A foray into music journalism in Minneapolis

Tom Pilcher

Like Features Editor Tammy Tran, I also worked at an internship over the summer somewhat related to writing and publishing. From early June until late August, I copy edited, typed and transcribed my way through Minneapolis and St. Paul as an editorial intern at City Pages. The free weekly paper is known as an “alt weekly,” a newspaper that’s edgier and more interested in culture than the daily papers. There are many alt weeklies around the country, but the Village Voice in New York City is perhaps the best example; Village Voice Media is also the corporate owner of City Pages.

Going into the summer, I had no idea what to expect: I landed the internship because of an Appleton connection, I interviewed for it on the phone and my first day on the job was also my first time setting foot in the offices. To top it off, I was subletting an apartment with a roommate I’d never met before. My roommate Meg ended up being wonderful, even if our apartment was a dump. But hey, the price was right.

At City Pages, I wrote primarily for the music blog doing concert reviews or previews and some music industry news, and I also did general work around the office. Perhaps the most interesting “general work” task was transcribing interviews for other writers: the two most notable were with Justin Vernon of Bon Iver and Bradlee Dean, a Twin Cities pastor with an anti-gay agenda.

Despite the unknowns, summer 2011 was a fun one: I saw tons of concerts around the Twin Cities, I interviewed musicians big (Frightened Rabbit) and small (a scrappy local garage band, Nice Purse), and I biked more than ever before, thanks to the stunning bike path system in Minneapolis.

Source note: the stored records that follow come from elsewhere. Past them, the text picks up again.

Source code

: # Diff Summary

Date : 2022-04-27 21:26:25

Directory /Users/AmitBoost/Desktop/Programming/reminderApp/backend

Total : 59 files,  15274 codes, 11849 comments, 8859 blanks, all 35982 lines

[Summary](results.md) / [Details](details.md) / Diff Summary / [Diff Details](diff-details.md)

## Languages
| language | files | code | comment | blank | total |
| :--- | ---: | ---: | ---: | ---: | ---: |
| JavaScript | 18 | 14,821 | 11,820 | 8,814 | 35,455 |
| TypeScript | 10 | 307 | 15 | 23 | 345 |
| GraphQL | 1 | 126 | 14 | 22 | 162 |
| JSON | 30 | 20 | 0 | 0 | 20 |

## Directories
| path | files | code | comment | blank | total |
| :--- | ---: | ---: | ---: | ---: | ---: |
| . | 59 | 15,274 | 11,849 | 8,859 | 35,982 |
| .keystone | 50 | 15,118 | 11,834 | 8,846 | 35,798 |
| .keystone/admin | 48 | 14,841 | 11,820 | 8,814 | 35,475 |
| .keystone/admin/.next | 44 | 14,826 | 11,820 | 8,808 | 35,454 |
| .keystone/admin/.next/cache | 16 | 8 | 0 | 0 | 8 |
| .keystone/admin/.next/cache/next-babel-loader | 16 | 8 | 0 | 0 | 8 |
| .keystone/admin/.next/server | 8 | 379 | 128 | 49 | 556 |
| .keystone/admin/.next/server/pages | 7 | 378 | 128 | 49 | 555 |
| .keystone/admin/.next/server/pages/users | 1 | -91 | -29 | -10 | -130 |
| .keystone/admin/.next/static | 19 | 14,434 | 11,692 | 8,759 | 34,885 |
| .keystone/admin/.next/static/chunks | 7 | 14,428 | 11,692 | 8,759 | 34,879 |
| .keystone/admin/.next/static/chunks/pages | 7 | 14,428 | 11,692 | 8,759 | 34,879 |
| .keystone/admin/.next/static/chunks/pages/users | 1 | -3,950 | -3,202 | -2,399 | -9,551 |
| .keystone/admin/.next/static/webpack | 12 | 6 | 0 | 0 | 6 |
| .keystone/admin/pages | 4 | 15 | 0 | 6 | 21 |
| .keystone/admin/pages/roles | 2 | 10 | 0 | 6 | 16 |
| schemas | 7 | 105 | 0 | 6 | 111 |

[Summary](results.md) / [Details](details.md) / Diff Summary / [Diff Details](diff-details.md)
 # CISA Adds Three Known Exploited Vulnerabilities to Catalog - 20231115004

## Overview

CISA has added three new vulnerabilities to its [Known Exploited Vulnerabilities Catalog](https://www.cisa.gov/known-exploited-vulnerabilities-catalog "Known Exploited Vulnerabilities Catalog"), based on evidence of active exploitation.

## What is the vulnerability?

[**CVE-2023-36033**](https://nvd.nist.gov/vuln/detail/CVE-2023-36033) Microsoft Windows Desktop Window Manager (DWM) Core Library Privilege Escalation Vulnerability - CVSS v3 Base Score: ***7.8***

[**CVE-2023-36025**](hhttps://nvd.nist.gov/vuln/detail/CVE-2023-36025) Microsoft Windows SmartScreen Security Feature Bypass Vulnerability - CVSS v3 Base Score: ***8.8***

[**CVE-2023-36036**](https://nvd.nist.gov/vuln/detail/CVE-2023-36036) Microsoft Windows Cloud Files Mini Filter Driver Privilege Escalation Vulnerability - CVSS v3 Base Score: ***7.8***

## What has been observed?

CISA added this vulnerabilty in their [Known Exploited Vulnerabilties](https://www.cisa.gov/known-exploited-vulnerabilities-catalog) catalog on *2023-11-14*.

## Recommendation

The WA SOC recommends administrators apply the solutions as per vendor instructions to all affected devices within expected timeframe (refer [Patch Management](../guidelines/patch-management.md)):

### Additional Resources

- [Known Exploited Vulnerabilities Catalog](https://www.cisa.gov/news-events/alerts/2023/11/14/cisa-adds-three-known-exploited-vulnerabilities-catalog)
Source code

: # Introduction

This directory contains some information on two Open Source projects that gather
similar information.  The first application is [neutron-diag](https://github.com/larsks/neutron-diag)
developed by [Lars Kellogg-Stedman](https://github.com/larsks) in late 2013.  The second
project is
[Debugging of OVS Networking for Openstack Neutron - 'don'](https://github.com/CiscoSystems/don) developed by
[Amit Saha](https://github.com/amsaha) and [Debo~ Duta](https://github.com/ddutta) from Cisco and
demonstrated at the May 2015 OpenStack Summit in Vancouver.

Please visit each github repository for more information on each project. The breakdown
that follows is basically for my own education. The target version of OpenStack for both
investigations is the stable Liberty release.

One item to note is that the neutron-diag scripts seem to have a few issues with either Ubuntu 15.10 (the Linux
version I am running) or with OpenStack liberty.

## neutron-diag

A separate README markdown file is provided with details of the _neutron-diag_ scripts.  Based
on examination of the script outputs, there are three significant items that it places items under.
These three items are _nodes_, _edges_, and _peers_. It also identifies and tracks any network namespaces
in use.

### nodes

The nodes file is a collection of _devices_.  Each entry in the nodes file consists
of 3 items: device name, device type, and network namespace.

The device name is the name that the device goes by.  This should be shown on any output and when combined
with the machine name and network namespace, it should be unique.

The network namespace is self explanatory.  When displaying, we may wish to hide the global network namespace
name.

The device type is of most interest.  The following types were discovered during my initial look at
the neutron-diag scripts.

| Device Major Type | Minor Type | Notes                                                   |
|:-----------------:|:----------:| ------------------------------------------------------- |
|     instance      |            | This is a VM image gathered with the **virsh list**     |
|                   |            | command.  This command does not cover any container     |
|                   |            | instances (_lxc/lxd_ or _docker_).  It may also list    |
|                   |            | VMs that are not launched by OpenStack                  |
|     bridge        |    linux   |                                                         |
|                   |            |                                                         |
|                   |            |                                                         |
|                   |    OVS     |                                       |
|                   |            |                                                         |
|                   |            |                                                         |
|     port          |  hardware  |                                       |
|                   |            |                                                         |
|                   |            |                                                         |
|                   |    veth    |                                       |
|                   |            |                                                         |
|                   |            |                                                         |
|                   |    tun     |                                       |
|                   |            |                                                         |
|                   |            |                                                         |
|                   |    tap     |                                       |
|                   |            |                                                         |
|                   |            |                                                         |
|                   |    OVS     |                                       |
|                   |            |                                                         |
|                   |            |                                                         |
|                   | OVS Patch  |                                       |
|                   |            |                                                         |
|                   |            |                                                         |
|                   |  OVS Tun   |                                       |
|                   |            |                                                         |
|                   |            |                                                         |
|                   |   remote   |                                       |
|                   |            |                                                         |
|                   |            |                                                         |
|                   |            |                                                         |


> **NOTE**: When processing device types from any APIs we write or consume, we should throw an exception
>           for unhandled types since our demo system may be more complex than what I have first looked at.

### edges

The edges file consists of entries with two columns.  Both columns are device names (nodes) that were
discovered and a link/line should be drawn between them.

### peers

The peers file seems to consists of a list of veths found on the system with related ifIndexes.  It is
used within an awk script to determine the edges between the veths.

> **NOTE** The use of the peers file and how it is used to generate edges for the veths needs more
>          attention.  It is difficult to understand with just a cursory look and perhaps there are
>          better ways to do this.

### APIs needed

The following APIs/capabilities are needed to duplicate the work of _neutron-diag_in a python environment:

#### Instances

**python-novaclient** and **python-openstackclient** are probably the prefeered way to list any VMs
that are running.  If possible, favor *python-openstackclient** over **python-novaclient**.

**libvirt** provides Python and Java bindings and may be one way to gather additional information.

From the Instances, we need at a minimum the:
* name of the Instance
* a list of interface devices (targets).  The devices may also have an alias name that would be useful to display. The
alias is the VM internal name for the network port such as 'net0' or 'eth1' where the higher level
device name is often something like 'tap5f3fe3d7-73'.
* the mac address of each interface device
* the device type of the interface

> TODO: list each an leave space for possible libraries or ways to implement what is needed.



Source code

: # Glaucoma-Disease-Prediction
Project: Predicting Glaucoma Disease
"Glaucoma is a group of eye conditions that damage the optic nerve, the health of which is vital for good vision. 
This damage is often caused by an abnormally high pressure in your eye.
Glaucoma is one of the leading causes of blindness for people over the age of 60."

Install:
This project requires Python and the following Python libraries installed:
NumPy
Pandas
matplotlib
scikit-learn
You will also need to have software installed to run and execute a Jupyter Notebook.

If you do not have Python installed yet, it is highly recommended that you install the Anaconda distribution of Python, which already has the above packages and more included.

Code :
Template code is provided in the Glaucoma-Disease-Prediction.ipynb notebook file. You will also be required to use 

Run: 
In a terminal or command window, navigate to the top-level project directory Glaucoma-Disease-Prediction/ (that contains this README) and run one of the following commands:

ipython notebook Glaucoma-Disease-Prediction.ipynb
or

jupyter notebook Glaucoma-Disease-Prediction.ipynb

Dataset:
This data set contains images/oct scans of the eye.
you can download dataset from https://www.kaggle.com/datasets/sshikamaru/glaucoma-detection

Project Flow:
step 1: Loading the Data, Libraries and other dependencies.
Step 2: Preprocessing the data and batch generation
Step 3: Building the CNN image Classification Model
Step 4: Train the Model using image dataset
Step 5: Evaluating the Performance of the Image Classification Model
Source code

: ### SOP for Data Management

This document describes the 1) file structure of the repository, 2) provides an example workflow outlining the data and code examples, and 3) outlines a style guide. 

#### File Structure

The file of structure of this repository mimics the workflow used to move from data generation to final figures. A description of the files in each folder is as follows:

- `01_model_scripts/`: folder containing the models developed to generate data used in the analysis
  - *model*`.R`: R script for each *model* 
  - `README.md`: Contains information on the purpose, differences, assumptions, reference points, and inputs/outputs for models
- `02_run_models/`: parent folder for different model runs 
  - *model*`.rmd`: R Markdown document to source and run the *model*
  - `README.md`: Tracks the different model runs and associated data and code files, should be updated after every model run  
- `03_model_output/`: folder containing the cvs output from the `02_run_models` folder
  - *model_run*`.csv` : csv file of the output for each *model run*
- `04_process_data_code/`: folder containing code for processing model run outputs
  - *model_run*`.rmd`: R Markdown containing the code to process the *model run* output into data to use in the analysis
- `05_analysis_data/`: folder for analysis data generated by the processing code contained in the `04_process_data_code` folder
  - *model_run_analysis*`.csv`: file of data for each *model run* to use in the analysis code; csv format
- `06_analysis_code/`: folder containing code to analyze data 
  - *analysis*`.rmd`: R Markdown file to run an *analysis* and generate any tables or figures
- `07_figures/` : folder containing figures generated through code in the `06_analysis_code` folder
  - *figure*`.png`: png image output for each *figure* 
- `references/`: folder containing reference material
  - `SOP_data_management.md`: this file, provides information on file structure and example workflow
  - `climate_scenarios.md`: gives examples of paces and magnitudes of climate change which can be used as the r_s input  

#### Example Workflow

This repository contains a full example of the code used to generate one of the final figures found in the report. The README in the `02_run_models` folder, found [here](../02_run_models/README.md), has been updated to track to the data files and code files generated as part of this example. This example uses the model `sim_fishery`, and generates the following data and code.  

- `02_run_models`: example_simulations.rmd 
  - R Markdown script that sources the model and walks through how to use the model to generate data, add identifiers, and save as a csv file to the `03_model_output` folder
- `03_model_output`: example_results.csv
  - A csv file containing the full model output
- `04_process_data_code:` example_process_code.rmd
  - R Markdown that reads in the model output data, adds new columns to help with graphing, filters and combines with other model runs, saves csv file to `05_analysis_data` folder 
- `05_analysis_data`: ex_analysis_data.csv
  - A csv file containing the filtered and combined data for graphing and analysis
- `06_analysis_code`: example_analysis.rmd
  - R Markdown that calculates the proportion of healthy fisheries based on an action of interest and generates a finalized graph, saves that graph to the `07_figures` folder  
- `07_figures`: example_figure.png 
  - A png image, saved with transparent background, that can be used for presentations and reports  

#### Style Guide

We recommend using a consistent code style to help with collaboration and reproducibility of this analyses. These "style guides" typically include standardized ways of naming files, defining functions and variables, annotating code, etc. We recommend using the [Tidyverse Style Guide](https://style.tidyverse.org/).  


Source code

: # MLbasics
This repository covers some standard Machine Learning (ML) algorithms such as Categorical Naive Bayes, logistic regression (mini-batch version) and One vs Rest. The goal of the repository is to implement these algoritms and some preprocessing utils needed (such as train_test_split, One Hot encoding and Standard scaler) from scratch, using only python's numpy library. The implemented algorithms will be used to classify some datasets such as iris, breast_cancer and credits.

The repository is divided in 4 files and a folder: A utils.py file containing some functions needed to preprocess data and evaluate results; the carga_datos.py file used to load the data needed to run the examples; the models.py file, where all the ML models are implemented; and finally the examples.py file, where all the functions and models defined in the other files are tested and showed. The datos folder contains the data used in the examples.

After telling others about my internship, everyone asks if I’ll be pursuing a full time career in journalism, and to be honest, I have no idea. I enjoyed writing for City Pages, and I hope to keep writing about music, food and culture in general in the future, but I don’t know that I want to make it a full-time career. There’s always freelancing, and there are plenty of

other jobs out there. Plus, no one really knows where journalism is going: As the number of pages in newspapers shrinks, the number of unpaid “bloggers” rises. For now, I’m

keeping an open mind about everything, and seeing what comes around next June.